We are now running 2 tasks at the same interval:

Collecting device backup at 11:35:06.
Collecting device facts at 11:35:06.
Collecting device backup at 11:35:16.
Collecting device facts at 11:35:16.
Collecting device backup at 11:35:26.
Collecting device facts at 11:35:26.

If we keep adding tasks to run at the same interval, it might be wise to ensure that not everything is run at the same time. The schedule module offers this facility for us. Instead of using every(10).seconds we use every(10).to(20).seconds:

def data_harvester():    
    schedule.every(10).to(20).seconds.do(collect_device_backup)
    schedule.every(10).to(20).seconds.do(collect_device_facts)
    while True:
        schedule.run_pending()
        time.sleep(1)

After the fist run, schedule will use random.randint to randomize the time at which the tasks are executed. With this in place, we now see the following:

Collecting device facts at 11:39:31.
Collecting device backup at 11:39:32.
Collecting device facts at 11:39:43.
Collecting device backup at 11:39:53.
Collecting device facts at 11:40:02.
Collecting device backup at 11:40:10.
Collecting device facts at 11:40:13.

Notice the do() method (‘do(collect_device_backup)’). It uses partial from functools to run the scheduled job. The do() method will pass additional args and kwargs to the function that is passed to partial.
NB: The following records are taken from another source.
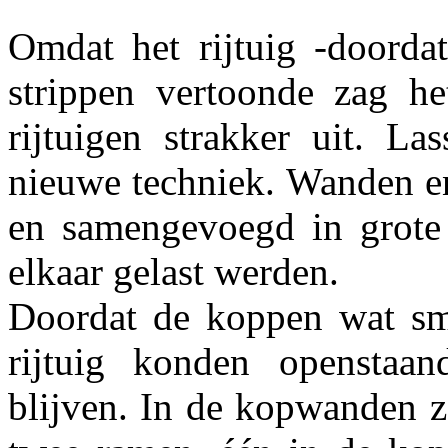
Omdat het rijtuig -doorda
strippen vertoonde zag he
rijtuigen strakker uit. L
nieuwe techniek. Wanden e
en samengevoegd in grote 
elkaar gelast werden.
Doordat de koppen wat sma
rijtuig konden openstaan
blijven. In de kopwanden za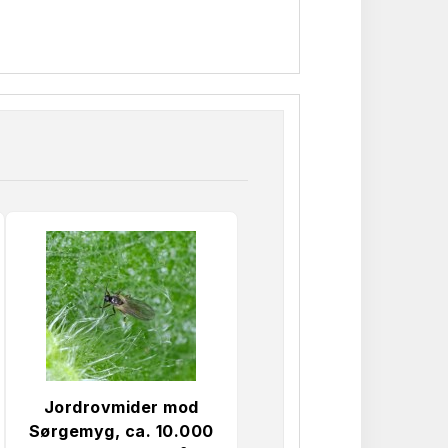
Jordrovmider mod
Sørgemyg, ca. 10.000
In the next example, the args_and_kwargs() function is scheduled. It is passed 2 arguments and 2 keyword arguments. We do this using do(args_and_kwargs, ‘arg1’, ‘arg2’, keyword1=’argument1’, keyword2=’argument2’):

import schedule
import time

def args_and_kwargs(*args, **kwargs):
    print(f"Args:{args}.")
    print(f"kwargs:{kwargs}.")

 
def data_harvester():    
    schedule.every(10).seconds.do(args_and_kwargs, 'arg1', 'arg2', keyword1='argument1', keyword2='argument2')
    while True:
        schedule.run_pending()
        time.sleep(1)

if __name__ == "__main__":
    data_harvester()

Running this will give you the following:

Args:('arg1', 'arg2').
kwargs:{'keyword1': 'argument1', 'keyword2': 'argument2'}.
Args:('arg1', 'arg2').
kwargs:{'keyword1': 'argument1', 'keyword2': 'argument2'}.
Args:('arg1', 'arg2').
kwargs:{'keyword1': 'argument1', 'keyword2': 'argument2'}.
Args:('arg1', 'arg2').
kwargs:{'keyword1': 'argument1', 'keyword2': 'argument2'}.
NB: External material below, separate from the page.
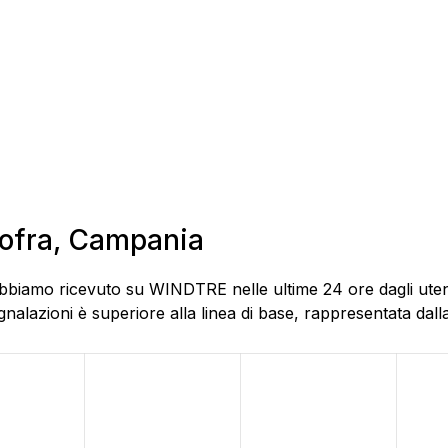
olofra, Campania
abbiamo ricevuto su WINDTRE nelle ultime 24 ore dagli utent
alazioni è superiore alla linea di base, rappresentata dalla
The schedule package offers more convenient ways to schedule jobs. The following comes from directly from the readme:

import schedule
import time

def job():
    print("I'm working...")

schedule.every(10).seconds.do(job)
schedule.every(10).minutes.do(job)
schedule.every().hour.do(job)
schedule.every().day.at("10:30").do(job)
schedule.every(5).to(10).minutes.do(job)
schedule.every().monday.do(job)
schedule.every().wednesday.at("13:15").do(job)
schedule.every().minute.at(":17").do(job)

while True:
    schedule.run_pending()
    time.sleep(1)

Check the package right here to see what it has to offer.

For these examples, I used Python 3.9.0 and schedule version 1.0.0.